Tariff uncertainty impacts China’s economy in May
Rate of growth in retail sales, industrial production and fixed capital investment below previous months as momentum slows but consumption rises with incentives

BEIJING
China’s economy started to feel the effects of tariff uncertainties last month as trade tensions with the US escalated.
The country’s retail sales rose 6.4% and industrial output 5.8% year-on-year in May, while fixed asset investments climbed 3.7% in the last five months on an annual basis, according to the National Bureau of Statistics (NBS).
Industrial production rose 5.9% in January and February, 7.7% in March and 6.1% in April.
Retail sales increased 6.4% in May after a 5.1% rise in April, following a 4% hike in January and February and 5.9% rise in March.
Beijing is prioritizing policies to stimulate domestic demand to offset the decline in external demand that came from tariffs. The central and local governments’ incentive programs for consumer products brought an increase in consumption.
China’s trade-in program for home automobiles, home appliances and electronics generated $153 billion in sales as of the end of May, according to the Ministry of Commerce.
Fixed asset investments, which include infrastructure, real estate, machinery and equipment spending, increased 3.7% on an annual basis in the first five months of the year, short of the 4% increase in the first four months.
Infrastructure investments in China rose 5.6% in January-May and manufacturing investments 8.5%.

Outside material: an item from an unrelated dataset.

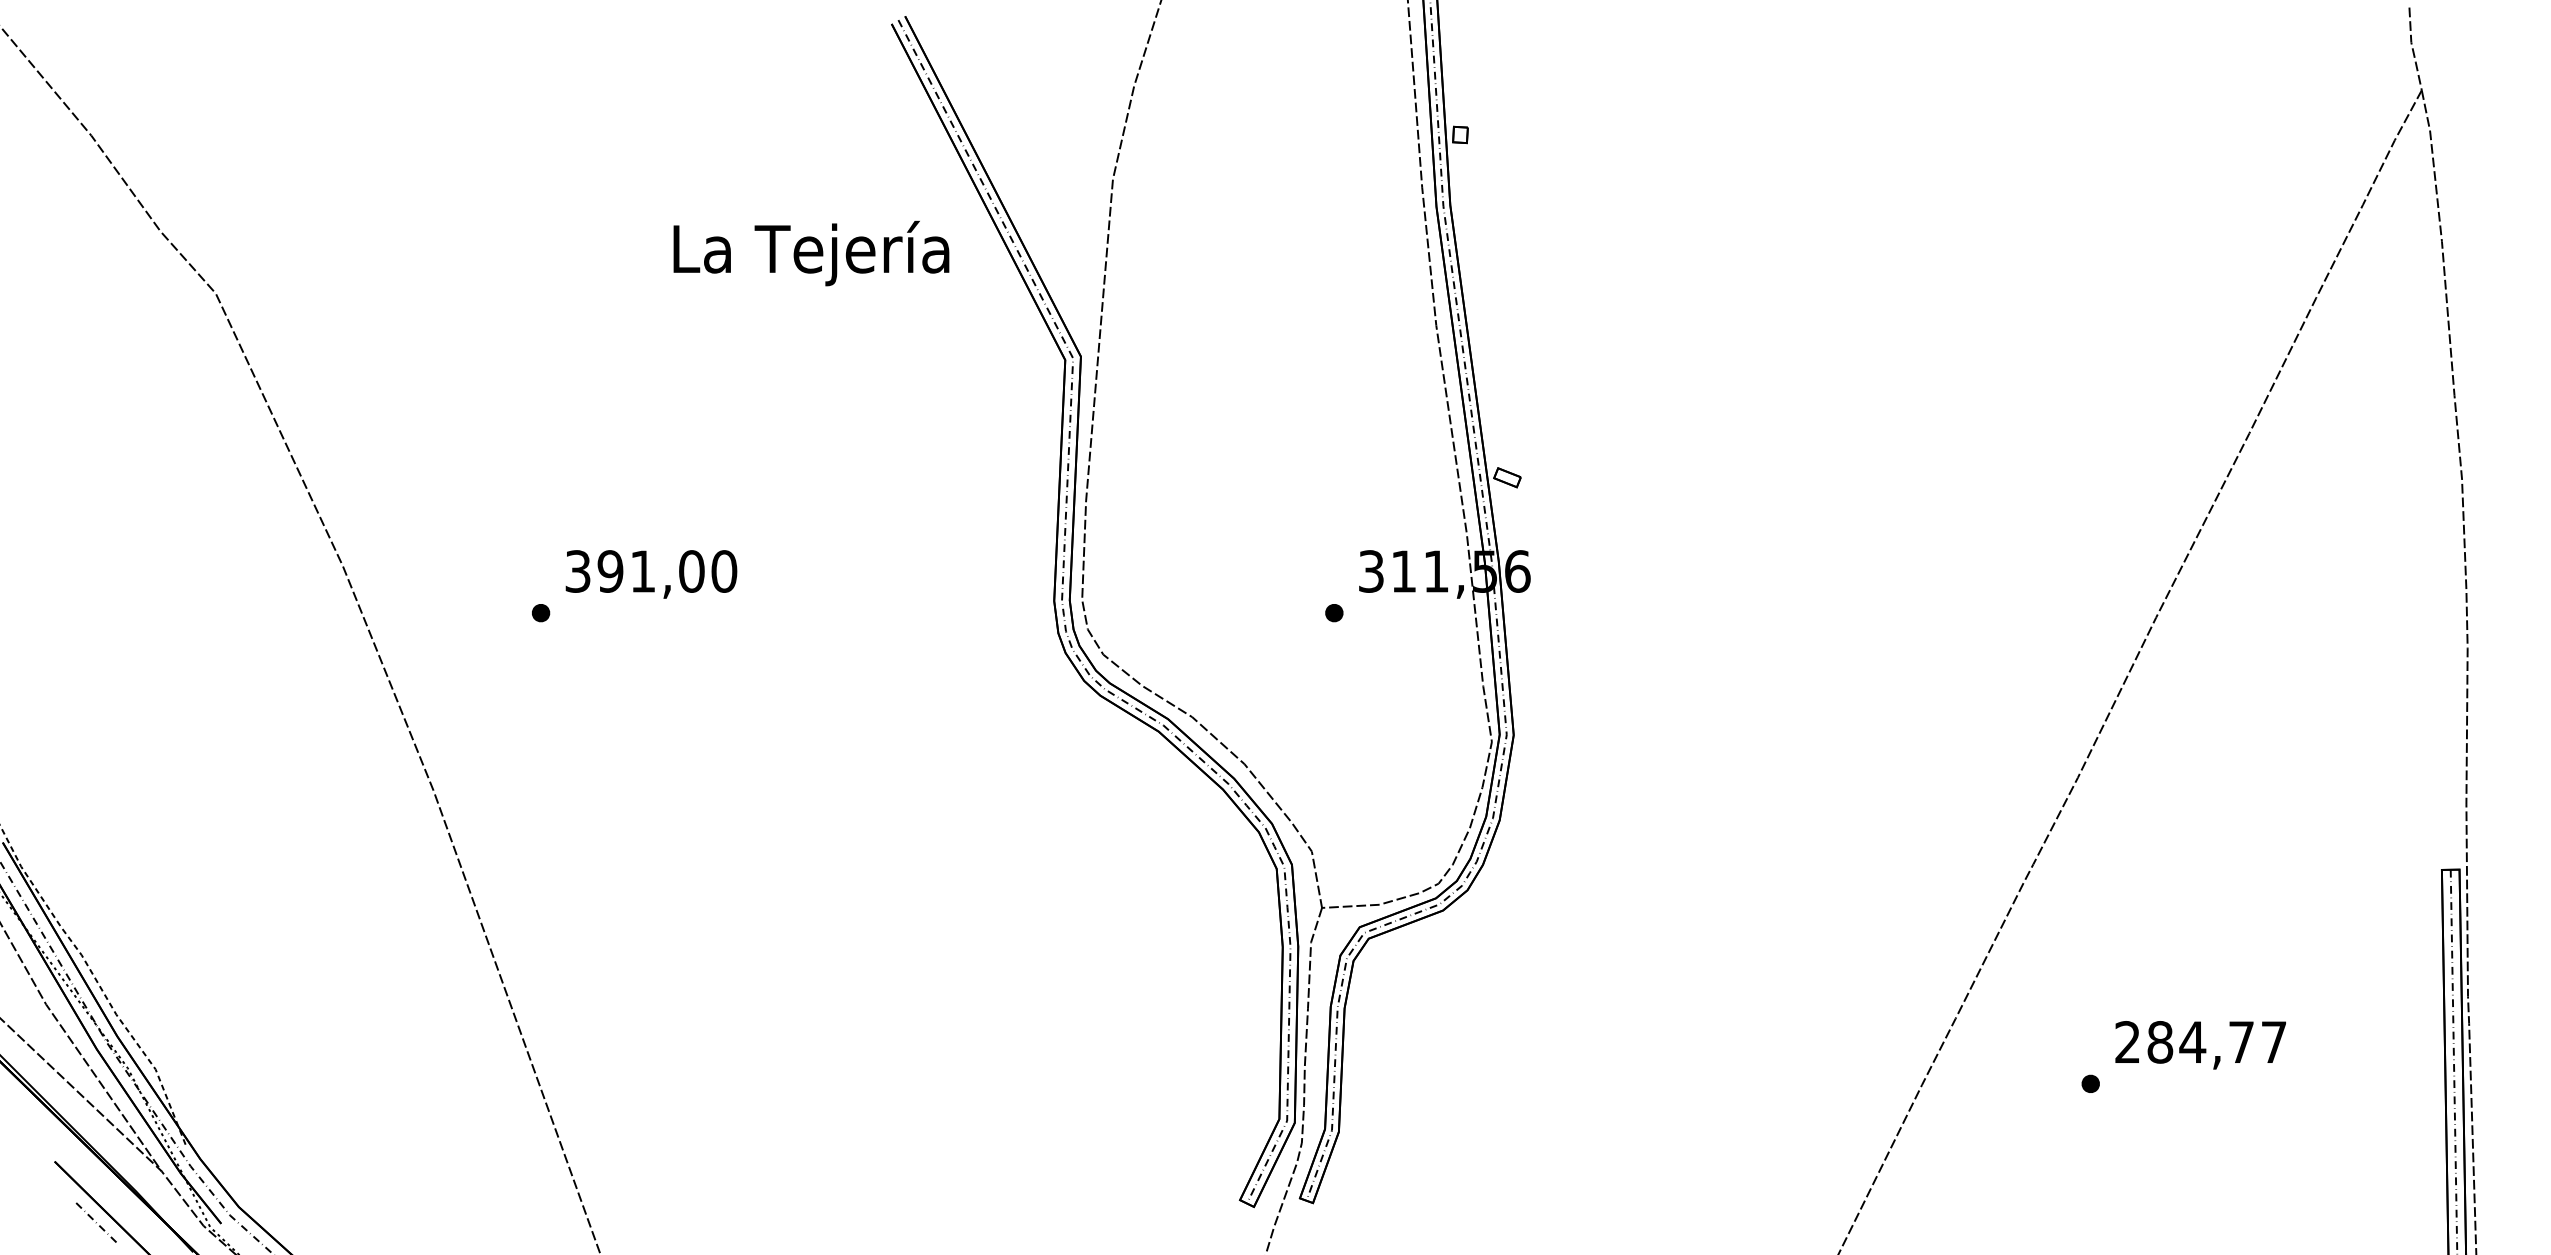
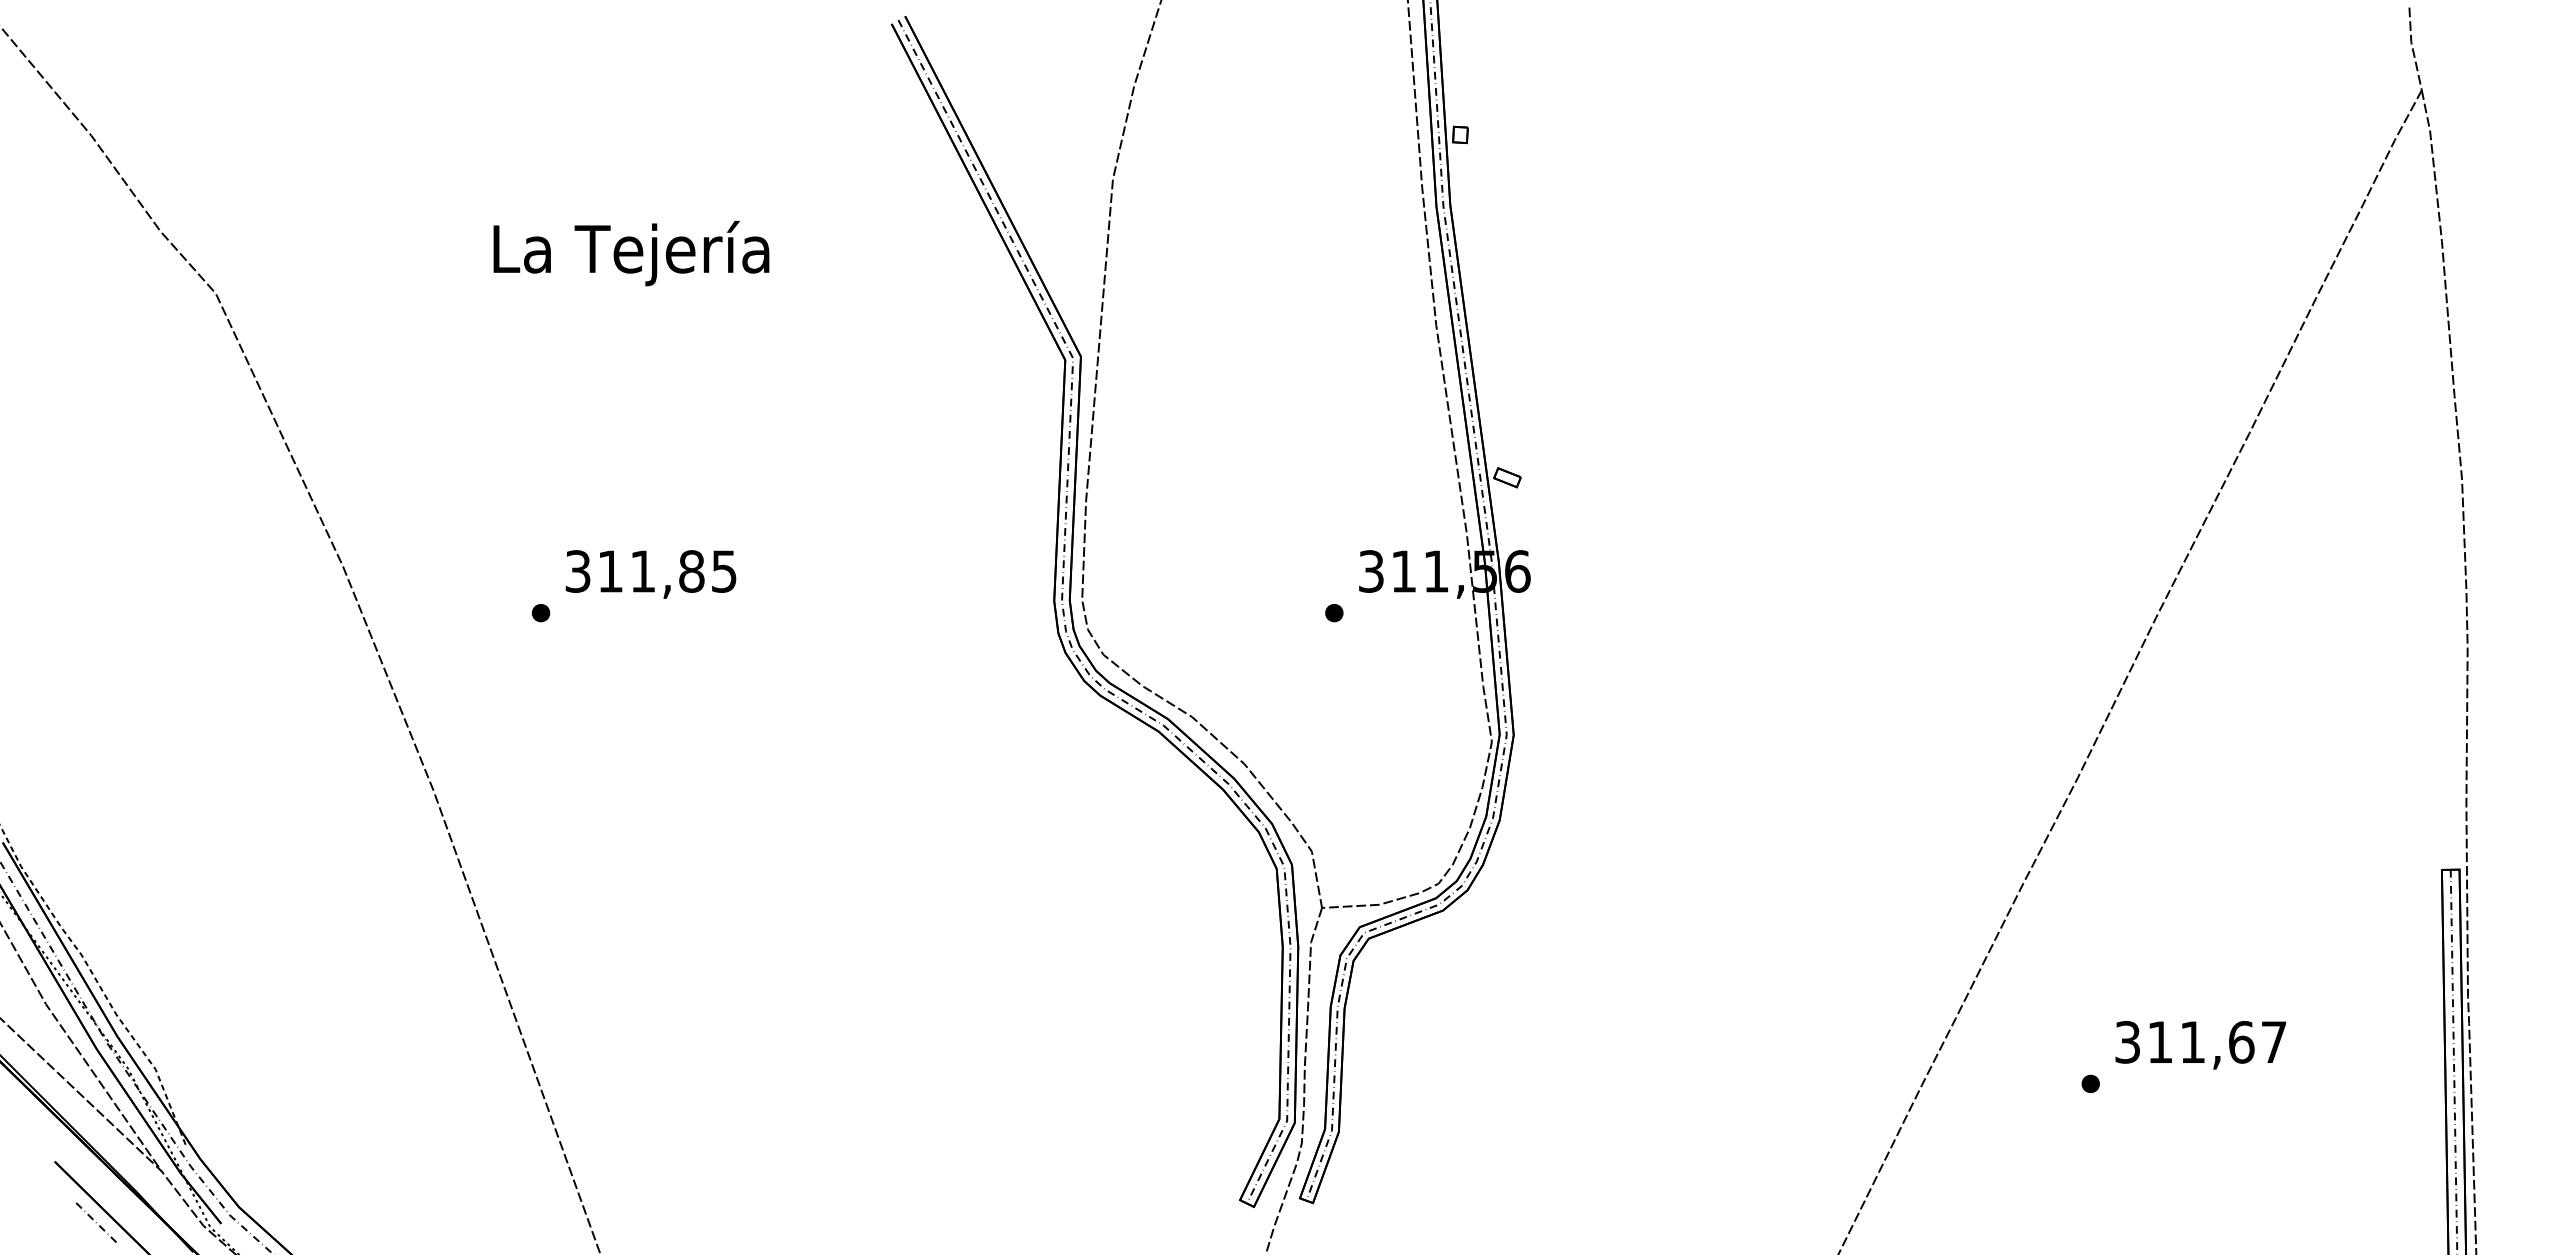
text at (811, 253) position: (811, 253) -> (631, 253)
text at (667, 571): 391,00 -> 311,85
text at (2184, 1042): 284,77 -> 311,67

At the same time, the ongoing decline in the real estate sector extended to May, with property investments down 10.7% in the first five months—a faster rate of decline compared to the first four months of the year, which saw a 10.3% drop.
Fixed asset investments excluding real estate climbed 7.7% in January-May, while the overall unemployment rate in cities fell from 5.1% in April to 5% at the end of May.
Against the backdrop of these developments is the tariff dispute between China and the US.
US President Donald Trump announced sweeping reciprocal tariffs on April 2, which also targeted the US’s large trade partners like China.
China retaliated against the tariffs, and the back-and-forth tariff hikes between Washington and Beijing led to tariffs of 145% on China and 125% on the US in the end, until American and Chinese officials met in Geneva in May to negotiate, leading to a 90-day tariff pause.
For the following 90 days, the US agreed to reduce its tariffs on China from 145% to 30% and China from 125% to 10%.
On May 30, however, Trump accused China of violating most of the agreement and said he would hold discussions with Chinese President Xi Jinping for a resolution. Early this month, the two leaders had a phone call, during which the two sides agreed to continue the agreement they had reached in Geneva.
Delegations from the two countries met in London in June 9-10 for another round of negotiations and announced that a framework for measures to be implemented was reached.
Trump announced next that US tariffs on China will be at 55% and China would only impose 10% on the US, though the Chinese side has yet to confirm this.